P593 Impact of immunomodulating treatment modalities, active smoking and (repeated) COVID19 vaccination on S-antibody seroconversion in IMID patients. Results of the BELCOMID study: BELgian Cohort study of COVID-19 in Immune Mediated Inflammatory Diseases

Geldof, J.(1)*;Truyens, M.(2);Sabino, J.(3);Ferrante, M.(3);Lambert, J.(4);Lapeere, H.(4);Hillary, T.(5);Van Laethem, A.(5);de Vlam, K.(6);Verschueren, P.(6);Padalko, E.(7);Lobaton, T.(2);Vermeire, S.(3);

(1)Ghent University Hospital, Department of Gastroenterology and Hepatology, Gent, Belgium;(2)Ghent University Hospital, Department of Gastroenterology and Hepatology, Ghent, Belgium;(3)University Hospitals Leuven, Department of Gastroenterology and Hepatology- Translational Research in Gastrointestinal Disorders TARGID and Department of Chronic Diseases and Metabolism CHROMETA KU Leuven, Leuven, Belgium;(4)Ghent University Hospital, Department of Dermatology, Ghent, Belgium;(5)University Hospitals Leuven, Department of Dermatology, Leuven, Belgium;(6)University Hospitals Leuven, Department of Rheumatology, Leuven, Belgium;(7)Ghent University Hospital, Department of Laboratory Medicine, Ghent, Belgium; BELCOMID study group


Targeted Immune-Modulating Therapies (TIMT) and immunomodulators (IMM) for Immune Mediated Inflammatory diseases (IMID) theoretically interfere with humoral responses against COVID19. However, IMID patients and particularly patients receiving immunosuppressive treatment were excluded from phase-3 COVID19 vaccination efficacy trials. Real-world observational data is therefore required to provide more insight into the efficacy of COVID19 vaccination in IMID patients.


The BELCOMID study is a multidisciplinary, prospective observational cohort study performed at two university hospitals and set up with the intention to explore the interaction between IMIDs, immune-modulating treatment modalities and SARS-CoV-2 infection and vaccination in a real-life patient cohort. Consecutive patients seen between 17/12/2020 and 28/02/2021 during routine follow-up for IMIDs of the gut, joints and skin were invited to participate. Both patient data and serological samples were collected at 3 predefined periods (Figure 1: before vaccination, after start of the national vaccination campaign before booster vaccination, after booster vaccination). Spike (S) protein antibodies were analysed with the Abbott ArchitectTM assay. R version 4.0.2 was used to perform analyses.


At inclusion period 2, 2065 patients (Table 1) participated of whom 1547 had received complete baseline vaccination (2 doses mRNA-1273, BNT162b2, ChadOx1 nCoV-19 or 1 dose JN78436735). S-antibody seroconversion rate was 91.2%.

At inclusion period 3, data was available for 1566 patients of whom 74.7% had received 1 booster (BNT162b2 or mRNA-1273) vaccination leading to a S-antibody seroconversion rate of 98.3%. In 130 patients who had received 2 boosters, S-antibody seroconversion rate was 100%. At period 3, 37 patients had refused all vaccinations.

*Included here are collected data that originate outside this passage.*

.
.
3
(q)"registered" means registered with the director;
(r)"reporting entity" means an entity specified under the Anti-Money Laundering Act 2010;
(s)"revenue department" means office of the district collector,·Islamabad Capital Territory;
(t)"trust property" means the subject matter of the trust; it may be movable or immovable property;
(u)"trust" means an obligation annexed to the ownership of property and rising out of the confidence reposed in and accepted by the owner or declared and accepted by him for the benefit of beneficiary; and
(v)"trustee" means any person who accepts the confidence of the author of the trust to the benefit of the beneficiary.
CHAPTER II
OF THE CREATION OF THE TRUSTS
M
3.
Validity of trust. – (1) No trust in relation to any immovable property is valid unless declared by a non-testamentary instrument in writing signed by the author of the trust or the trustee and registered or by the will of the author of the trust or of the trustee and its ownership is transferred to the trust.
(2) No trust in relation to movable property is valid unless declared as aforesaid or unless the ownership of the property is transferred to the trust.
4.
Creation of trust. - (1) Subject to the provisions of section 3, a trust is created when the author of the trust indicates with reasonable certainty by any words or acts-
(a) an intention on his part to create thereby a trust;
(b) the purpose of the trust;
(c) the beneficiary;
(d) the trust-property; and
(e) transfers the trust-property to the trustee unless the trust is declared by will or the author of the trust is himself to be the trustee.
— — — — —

Although 23 of these had experienced confirmed COVID19 since previous inquiry, no S-antibody seroconversion was found in 15 of them.

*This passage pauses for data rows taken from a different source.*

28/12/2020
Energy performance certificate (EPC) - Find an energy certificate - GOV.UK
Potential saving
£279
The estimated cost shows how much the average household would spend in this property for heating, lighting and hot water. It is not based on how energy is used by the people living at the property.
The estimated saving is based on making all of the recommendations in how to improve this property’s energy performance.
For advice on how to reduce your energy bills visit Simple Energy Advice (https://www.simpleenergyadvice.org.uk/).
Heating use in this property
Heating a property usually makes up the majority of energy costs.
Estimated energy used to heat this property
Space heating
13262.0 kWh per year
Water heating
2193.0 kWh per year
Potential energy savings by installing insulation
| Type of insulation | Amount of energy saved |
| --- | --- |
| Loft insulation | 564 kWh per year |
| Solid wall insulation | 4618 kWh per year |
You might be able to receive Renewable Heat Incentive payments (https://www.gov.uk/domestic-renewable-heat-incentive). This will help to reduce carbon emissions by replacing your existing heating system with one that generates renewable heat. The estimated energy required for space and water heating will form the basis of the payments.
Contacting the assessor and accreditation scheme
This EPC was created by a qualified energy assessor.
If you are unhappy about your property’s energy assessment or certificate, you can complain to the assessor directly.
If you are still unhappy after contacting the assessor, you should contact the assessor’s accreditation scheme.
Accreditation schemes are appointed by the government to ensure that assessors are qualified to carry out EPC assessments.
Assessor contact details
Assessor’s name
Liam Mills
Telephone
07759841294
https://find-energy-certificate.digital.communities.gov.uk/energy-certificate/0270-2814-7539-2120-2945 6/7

Logistic regression analyses revealed that the odds of no S-antibody seroconversion were significantly higher in IMID patients treated with IMM, combination of IMM+TIMT, systemic steroids and smoking patients at both inclusion periods (Table 2). TIMT monotherapy did not influence seroconversion rates at inclusion period 3 but was associated with higher odds of the lowest S-antibody titre quartile (OR2.32, P<0.001). Among TIMT options, rituximab had higher odds of S-seronegativity.


S-antibody seroconversion rate in this real-life IMID population was high after baseline vaccination and increased further proportionally with booster vaccination, highlighting the value of repeated vaccination. However, the serologic response may be blunted due to different IMID treatment modalities and smoking.